The rear of the 2big RAID enclosure is far, far simpler than the 2big Dock, with only a power switch, power supply, desk lock, and USB-C port next to the sizable fan. Compared to the 2big Dock, this is much easier for those less familiar with all the possible options for connectivity that exist today.
Since we're talking about the fan, I do want to mention that this is a pretty quiet drive. I haven't yet heard the fan, and if it's like the 2big Dock (and I suspect it is), I probably won't really ever hear it to a degree where it bothers me. But though this drive is quiet, it's not silent. The two drives working together are audible as the magnetic disk writes. It's not loud, but it's there. This is a pretty typical situation for any HDD system, though.
With all the aforementioned technological slimming down, you may think that performance would suffer, especially when you note that the 2big RAID doesn't feature Thunderbolt 3 like the 2big Dock does. In testing, I was pleasantly surprised to find that performance was pretty much on par with the 2big Dock.
Though the performance has dipped slightly over the 2big Dock (which you can see in our review here), the highest-end speed setting of RAID 0 through USB-C on the 2big RAID comes very close to the same settings through Thunderbolt 3 on the 2big Dock.
Since this drive is built of two typical spinning disk HDDs, seeing the kind of performance we see here is about as good as you can expect. HDDs are far slower than SSDs, and even working in tandem in RAID 0, you can only expect so much. So while they're not the best numbers we've seen out of a setup like this, they are very close.
The 2big RAID is available this month with MSRPs of $419 (4TB), $529 (8TB), and $739 (16TB), which becomes more of a good deal when compared to the 2big Dock the higher the capacity you choose to pick up. At any capacity, however, it is a better deal than the 2big Dock if you don't need the front-facing USB, SD and CF ports or the Thunderbolt 3 connectivity.
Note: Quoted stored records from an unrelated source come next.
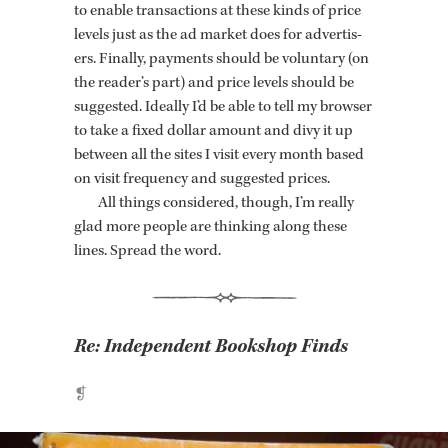
to en­able trans­ac­tions at these kinds of price
lev­els just as the ad mar­ket does for ad­ver­tis­
ers. Fi­nally, pay­ments should be vol­un­tary (on
the reader’s part) and price lev­els should be
sug­gested. Ide­ally I’d be able to tell my browser
to take a fixed dol­lar amount and divy it up
be­tween all the sites I visit every month based
on visit fre­quency and sug­gested prices.
All things con­sid­ered, though, I’m re­ally
glad more peo­ple are think­ing along these
lines. Spread the word.
Re:
Independent Bookshop Finds
❡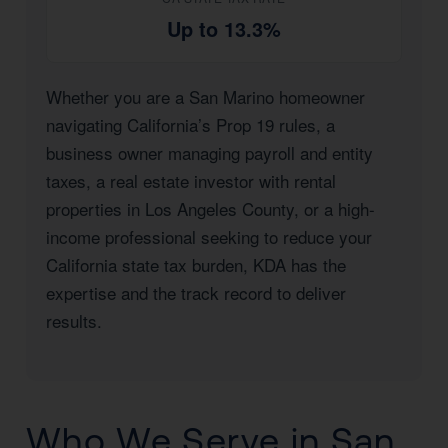
Up to 13.3%
Whether you are a San Marino homeowner
navigating California’s Prop 19 rules, a
business owner managing payroll and entity
taxes, a real estate investor with rental
properties in Los Angeles County, or a high-
income professional seeking to reduce your
California state tax burden, KDA has the
expertise and the track record to deliver
results.
Who We Serve in San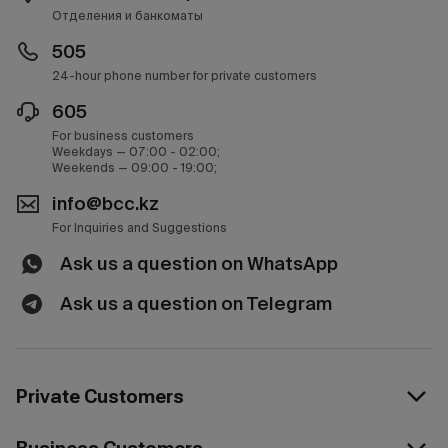
Отделения и банкоматы
505
24-hour phone number for private customers
605
For business customers
Weekdays — 07:00 - 02:00;
Weekends — 09:00 - 19:00;
info@bcc.kz
For Inquiries and Suggestions
Ask us a question on WhatsApp
Ask us a question on Telegram
Private Customers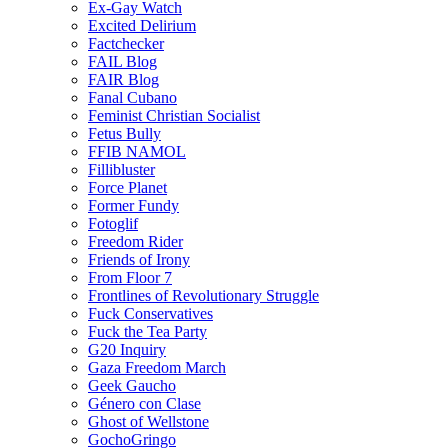
Ex-Gay Watch
Excited Delirium
Factchecker
FAIL Blog
FAIR Blog
Fanal Cubano
Feminist Christian Socialist
Fetus Bully
FFIB NAMOL
Fillibluster
Force Planet
Former Fundy
Fotoglif
Freedom Rider
Friends of Irony
From Floor 7
Frontlines of Revolutionary Struggle
Fuck Conservatives
Fuck the Tea Party
G20 Inquiry
Gaza Freedom March
Geek Gaucho
Género con Clase
Ghost of Wellstone
GochoGringo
I will say that the price seems a bit high, given that RAID 0 is less of an emphasis on this device than on the 2big Dock, and as a Raid 1 your usable storage capacity is half what you see on the side of the box. With 8 TB Seagate drives typically under $200, the price point here feels like it is heavily influenced by the look and design of the drive. This is fine, but $419 for 2 TB of usable RAID space seems like a bit much.
What I liked:
- The space gray aluminum is sexy, especially when up against my Apple ecosystem of the same color
- Very easy to setup the first time, with an excellent software tool provided by LaCie
- Pretty fast in both RAID 0 and RAID 1, and only marginally slower than a Thunderbolt device with the same disk setup
- Comes with a 5-year warranty and a month of Adobe Creative Cloud All Apps
What could use improvement:
- Price is a bit high, especially since the usable capacity is cut in half once you use the much more secure RAID 1
I appreciate what LaCie is going for on this drive, and especially enjoy the look and design of the 2big RAID. It's also great that it is a slimmed down, more affordable solution than the 2big Dock without losing much speed and performance. I only wish the price cut was a bit more noticeable, since though you are saving $90 on the 16TB iteration, it's only $70 cheaper in the 8 TB iteration, and the 2big Dock doesn't come any smaller than that. So while it is a savings, it doesn't feel significant enough of a break for those who don't need Thunderbolt 3 or the dock functionality. It's a very well-designed device that will fit the bill of needs for many of you, but the price point may just high enough to be prohibitive.